In this study, we evaluated the expression of costimulatory molecule CD28 on circulating CD8+ T cells and the balance of CD8+CD28+ and CD8+CD28− T cells in patients with hepatitis B. Compared with healthy controls, high level of CD8+CD28− subpopulations and low CD28+/CD28− ratio in the CD8+ T cell population were observed in patients with hepatitis B. Similar variations in CD8+CD28− T cells proportions and CD8+CD28+/CD8+CD28− T cells ratio were also observed between HBeAg-positive group and HBeAg-negative group. Further study revealed that the CD28+/CD28− ratio in the CD8+ T cell population was significantly related to HBV DNA loads but not to biological indicators of liver function (e.g., ALT levels). Our data also showed that CD8+CD28+ T cells proportions and CD8+CD28+/CD8+CD28− T cells ratio were enhanced and the levels of CD8+CD28− T cells declined in chronic HBV patients given effective therapy with Peg-IFN-α. Therefore, the expression of the costimulatory molecule CD28 on circulating CD8+ T cells might be a vital reason for the inactive T cells, resulting in an incapacity to eliminate the virus.

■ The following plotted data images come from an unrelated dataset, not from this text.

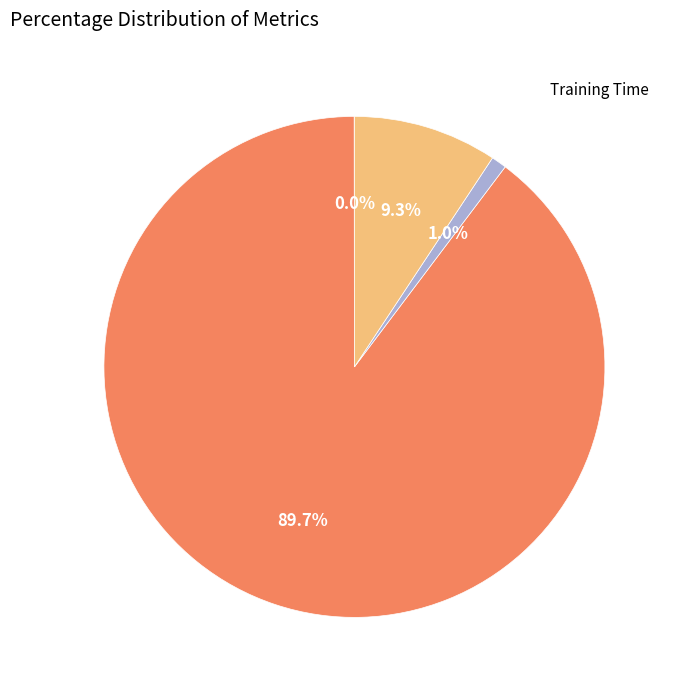

Is there any slice that represents more than half of the pie?

Yes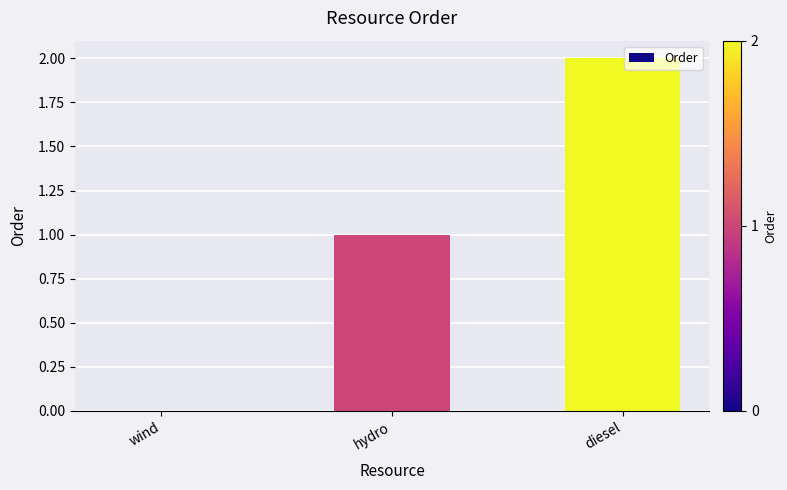

At which category does the chart reach its peak across all series?

diesel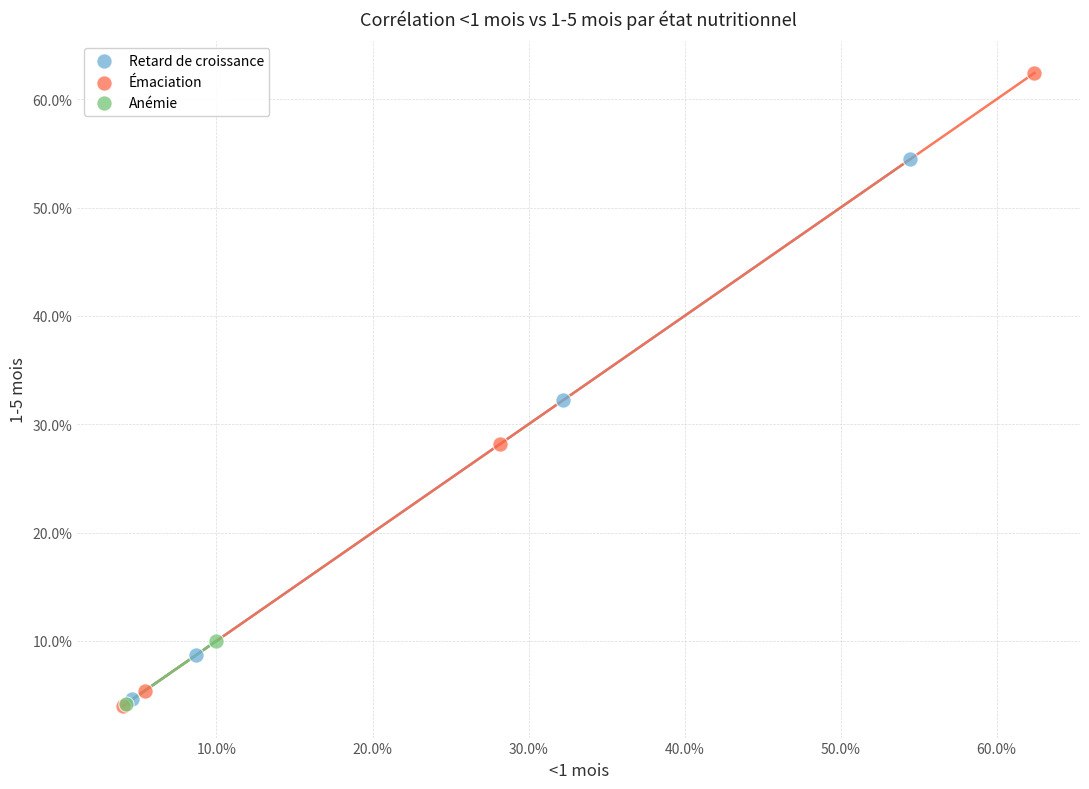

What are all the series names shown in the legend?

Retard de croissance, Émaciation, Anémie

When an individual is exposed to HBV, the strength of the immune response, especially the HBV-specific cytotoxic T lymphocytes (CTLs), plays an important role in viral control and liver damage [2, 3]. Studies by Webster Bertoletti showed that expression of costimulatory molecule CD28 on circulating CD8+ T cells can promote those T cell subsets differentiating into specific CTLs during stimulation with an antigen and play a critical role in virus clearance [17]. The percentage of CD8+CD28− T cells increases in patients with CHB, and CD8+ T cells that do not express CD28 cannot differentiate into specific CTLs during antigen stimulation, resulting in failure to clear the virus. The phenotype of CD8+CD28+ T cells might become altered during antigen stimulation in vitro, with a subset converting to CD8+CD28− T cells [18]. The phenotype of CD8+CD28+ T cells in patients with CHB could also be altered during long-term HBV antigen stimulation, with a constant transformation of CD8+CD28+ T cells into CD8+CD28− T cells. CD8+CD28− T cells, which have an immune inhibition function, can repress antibody production and CTL activity. The increase in CD8+CD28− T cell numbers makes it more difficult to clear HBV infection.

In conclusion, our study suggests that the imbalance of CD8+CD28+ and CD8+CD28− T cells is associated with disease pathogenesis in patients with CHB. The balance of CD8+CD28+ and CD8+CD28− T cells is important in CHB, and tilting the balance toward CD8+CD28+ T lymphocytes is beneficial for CHB patients.